I stood in the lounge, now empty of low-slung Contemporary furniture and stared blankly at Twinkletoes and Tiny as I tried to work out what to do next. They gazed back at me blankly. I told them there was no point in hanging about. I drove them back to my place, where Twinkletoes had parked the Sunbeam. I told them I was calling it a day and I’d ’phone Sneddon if I needed them again. What I really needed was to be free of my two-gorilla escort for a while. I could do with time to think. The move out of the Bearsden house hadn’t been hurried or unplanned. And because an estate agent was involved in the sale of the property, the proceeds had to go somewhere. It was my guess that it had all been part of Lillian’s schedule. And maybe John Andrews’s sudden detour from the highway had been part of that schedule too.
Again I thought of how Lillian was dancing around me in the same way as MacDonald, my teenage nemesis on skates, who had made me look pedestrian on the hockey rink. MacDonald had been signed by the Ottawa Senators before the war broke out. Then he had had his legs blown off in a minefield at Anzio. I don’t think the Senators renewed his contract.
I was going to have to take the legs from under Lillian.

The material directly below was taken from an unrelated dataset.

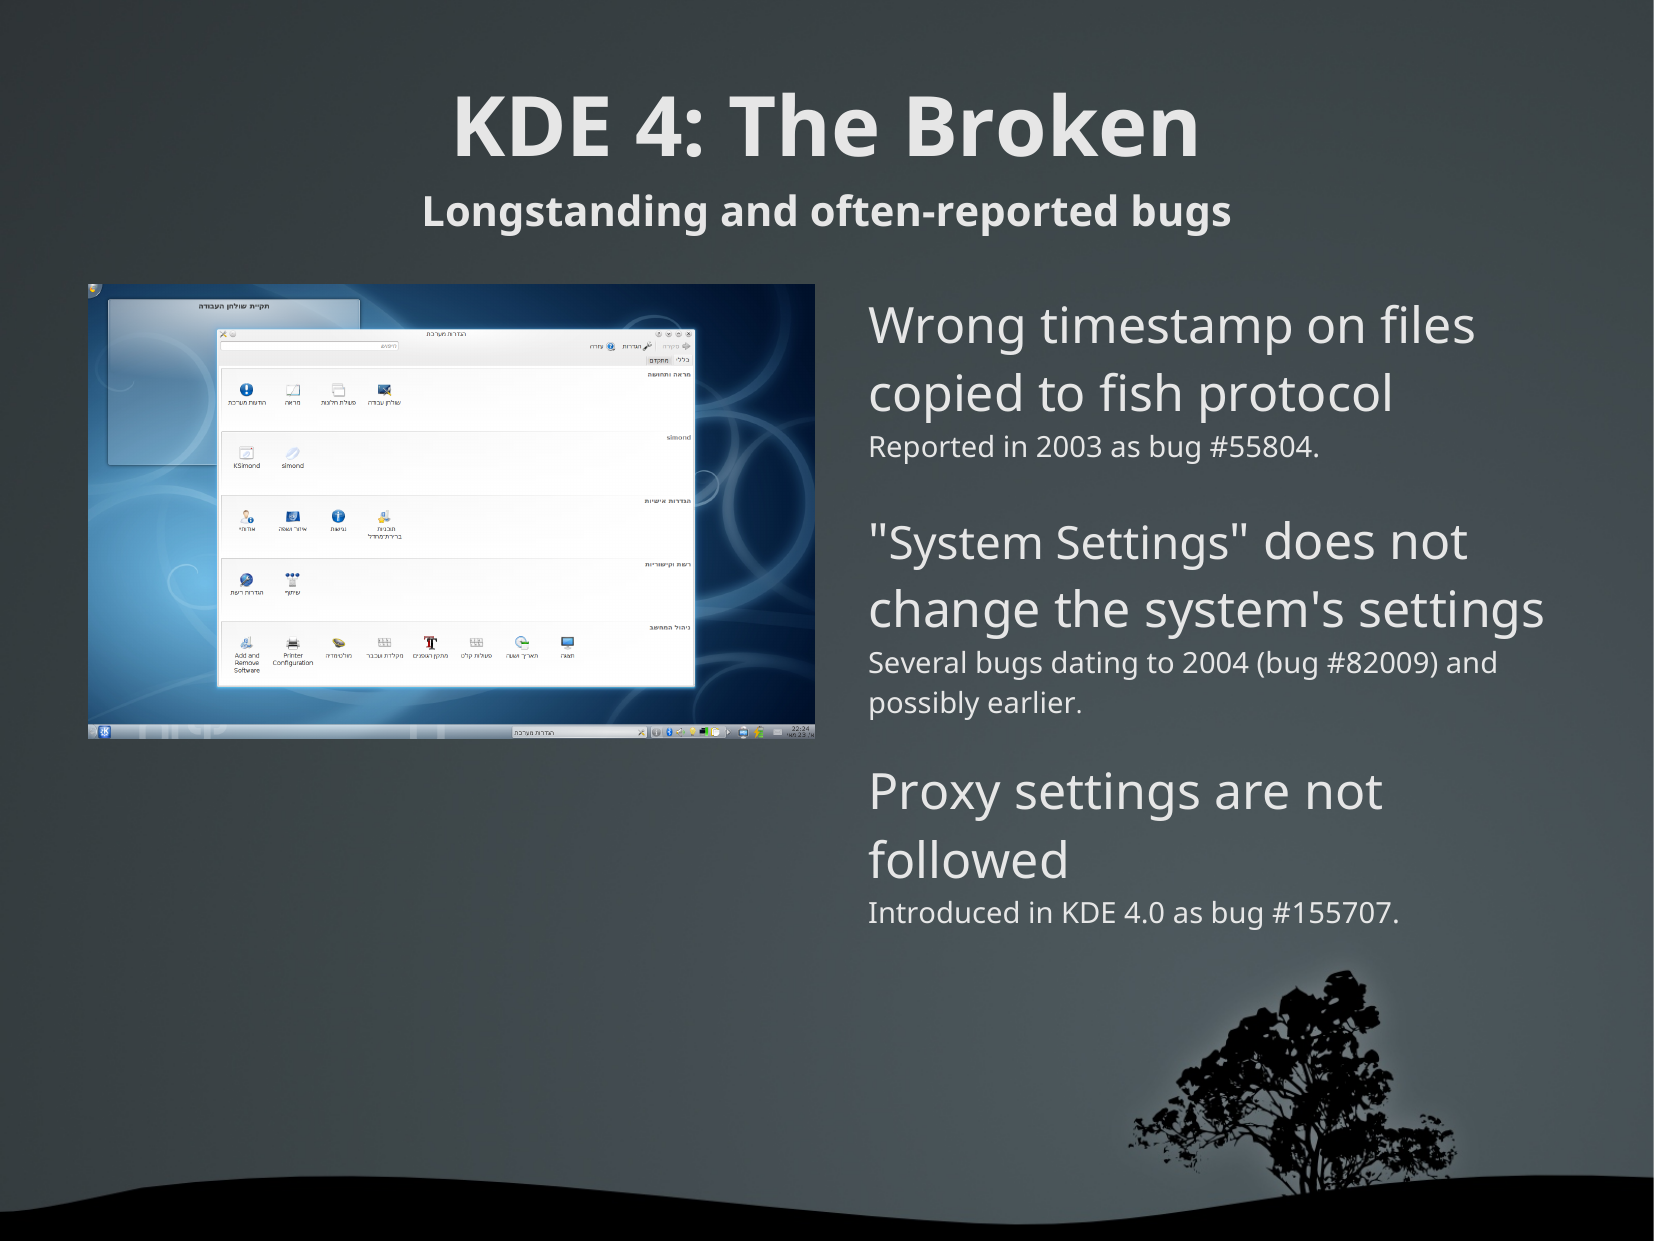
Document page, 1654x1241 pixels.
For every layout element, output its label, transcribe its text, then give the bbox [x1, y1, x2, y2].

I didn’t feel like the Horsehead Bar, but I stopped off for a couple. Maybe it was because I’d been thinking of Lillian Andrews’s legs that I found myself hankering after some gentler company than I’d find at the Horsehead.
May Donaldson was the kind of woman it’s good for a man to know: as obliging as she was undemanding. Most women made you work hard for your entry pass. May, on the other hand, handed you a season ticket straight off. And threw in a few away games as well.
May Donaldson’s flat was in the West End, not too far from mine, in one of the ubiquitous Victorian tenements that curled around Glasgow’s black heart. I didn’t know a lot about May’s background, but it wasn’t the usual Glasgow working-class story and things had gone wrong for her along the way. I had heard somewhere that at one time she had been married to a farmer. Apparently, he had left her to plough a different furrow.
Being a gentleman, I never asked her age but I reckoned she was in her mid-thirties, maybe a couple of years older than me. Britain’s attitude to divorce was the attitude everywhere else had had a hundred years earlier and you could probably deduct a century or two more in Scotland. Being a divorcee here made May spoiled goods and her chances of remarriage were slim. As a consequence, she played the sad and desperate role of the good-time girl. So May and I were occasional playmates. It wasn’t the deepest of relationships, but, like I said, it was convenient.